I have a one-to-many relationship between two domain objects in my model in Grails. The relationship looks like this...

class Person {

    static hasMany = [authorities: Role, locations: Location]
}

class Location {

    static belongsTo = Person

}

In my app the locations list on Person gets completely refreshed and replaced with a new list on a user action. What's more I get the list of Location objects independent of the associated Person. I resolve which person to apply them to by retrieving the currently logged in user, which I call activePerson and is fine for my purposes.

What I want to do is delete all the existing locations on activePerson and insert all the new ones, associating them with the activePerson as I go. I have a bunch of properties on Person which I don't want to persist at this point, so I want to avoid saving the whole parent object just because locations children have changed.

I thought of iterating throught the activePerson.locations list and deleting them one by one and relying on GORM/Hibernate to batch the queries together and flush at the end. This seems like brute force, although it might work. I was expecting there to be a clearLocations method or something similar, but I can't find one.

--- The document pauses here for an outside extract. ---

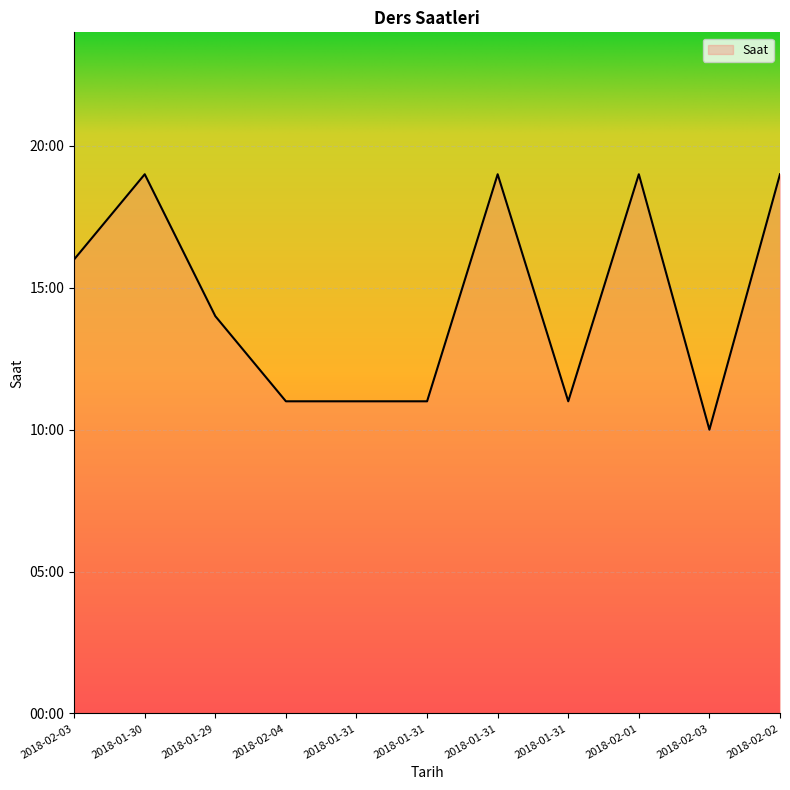

Is it true that the value at 2018-02-03 is 24?

False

If I do just replace the activePerson.locations with a new list and call activePerson.save(flush:true), will GORM handle the delete of the existing rows?

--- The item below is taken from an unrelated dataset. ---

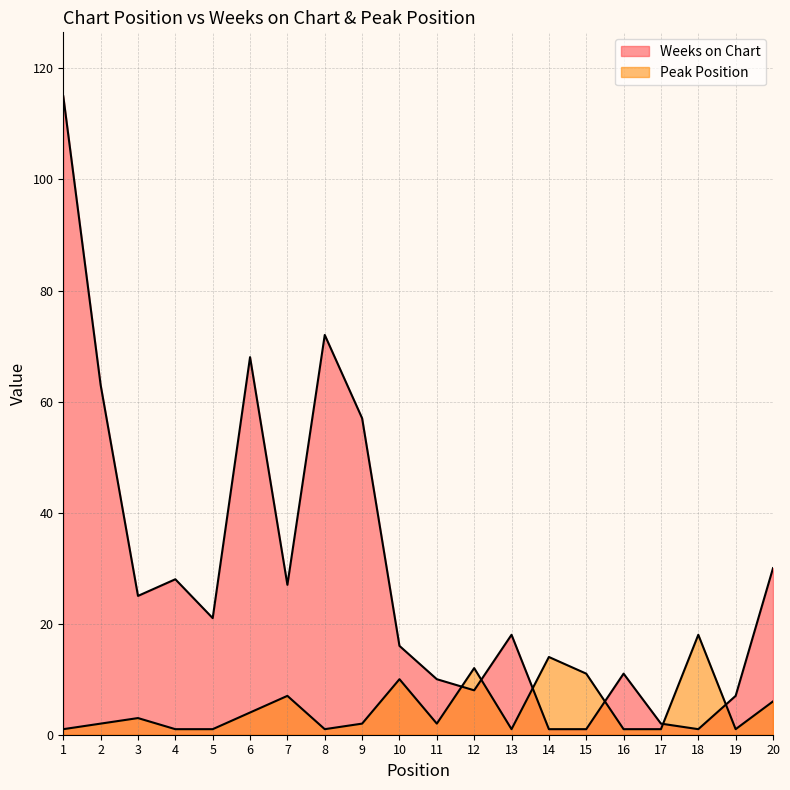

What is the total value across all series at 14?

15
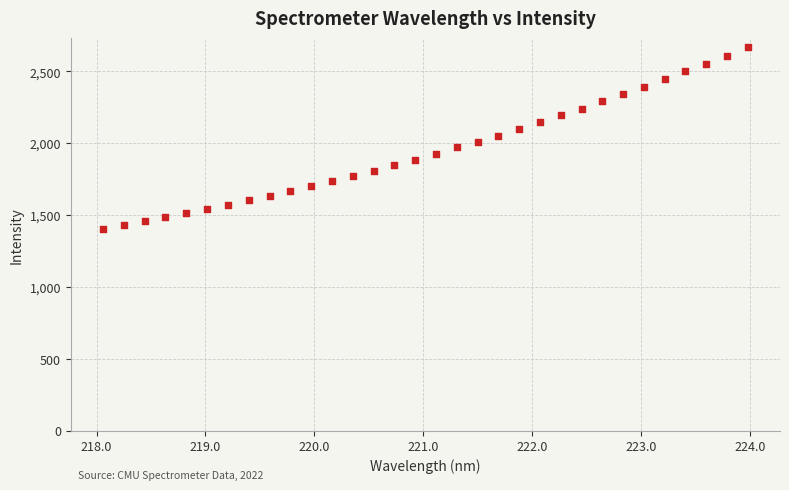

What is the range of X values (max minus min)?

5.9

Secondly I want to put the new Location objects onto activePerson. Again I could populate the activePerson.locations and save the whole thing, but I would like to avoid that if I can. I can save them individually, but how do I set belongsTo on each Location object as I go?

So to recap:

  1. How do I clear a list at the many end of a one-to-many collection?
  2. How do I associate independent objects with a parent object and persist them individually?

Thanks

+1  A: 

For #1 you can clear the collection (it's a Set by default):

activePerson.locations.clear()

For #2 use addToLocations:

activePerson.addToLocations(location)

and when you save the person the location<->person relationship will be updated.

Burt Beckwith
@Burt, thanks (again) for your answer, I owe you a beer. This does however imply I have to persist the Person object, which I was trying to avoid. Is there a sensible alternative or should I just live with updating a record which hasn't really changed?